Jane Cornett is our Director of Children’s and Youth Ministry. She is a very gifted person and she is devoted not just to children and youth, but to God and to the membership of her church in general. At the Feast of Pentecost – the birthday of the church – Jane had 12 people bake birthday cakes. For coffee hour that Sunday she had one cake at each of 12 tables in our church hall. Each table was labelled with a month from January to December and during coffee hour we sat at our birthday table. We ate cake with others from the church, and that day many of us got to know people a lot better than we had before. Indeed, many people met for the first time. I had many people tell me just how much it meant to get to know others that day. What changed from coffee hour the week previous? We had cake with people that were ‘new’ to us. While this idea was not a new one, it was a great gift that Jane brought to us. As Church we have to be willing and able to share our best recipes with one another. When something is filling and satisfying we should want others to taste the same dishes of love.

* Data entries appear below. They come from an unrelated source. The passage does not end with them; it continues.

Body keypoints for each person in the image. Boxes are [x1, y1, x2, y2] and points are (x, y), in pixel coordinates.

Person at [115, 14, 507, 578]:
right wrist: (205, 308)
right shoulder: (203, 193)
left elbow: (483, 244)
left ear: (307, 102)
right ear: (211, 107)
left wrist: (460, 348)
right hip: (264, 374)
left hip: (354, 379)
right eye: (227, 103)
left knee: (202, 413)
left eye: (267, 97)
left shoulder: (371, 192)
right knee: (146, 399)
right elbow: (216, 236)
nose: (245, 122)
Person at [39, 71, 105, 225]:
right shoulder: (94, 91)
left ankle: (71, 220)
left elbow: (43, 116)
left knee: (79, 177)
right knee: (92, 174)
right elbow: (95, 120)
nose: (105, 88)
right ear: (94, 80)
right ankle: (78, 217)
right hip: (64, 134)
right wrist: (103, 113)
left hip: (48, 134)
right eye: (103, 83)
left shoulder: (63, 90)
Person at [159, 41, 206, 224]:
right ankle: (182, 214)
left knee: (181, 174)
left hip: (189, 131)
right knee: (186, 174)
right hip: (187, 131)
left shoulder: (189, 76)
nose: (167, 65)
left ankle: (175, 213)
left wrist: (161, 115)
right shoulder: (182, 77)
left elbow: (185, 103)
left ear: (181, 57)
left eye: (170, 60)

Today there were new guests at our Eucharistic Table and that is true many weeks that we have this feast. As church we have to ask ourselves if we are prepared for the stranger, the unknown guest, and whether we have made preparations so that he or she will be most welcomed at our table. When we dine together we get to know one another. How wonderful then it is that, as we feast on Eucharistic food, we welcome those we do not know and seek to know them better.
I love to eat – for all those reasons and for so many more. I love being church as well – great that these two things go so well together, especially in the Anglican Church.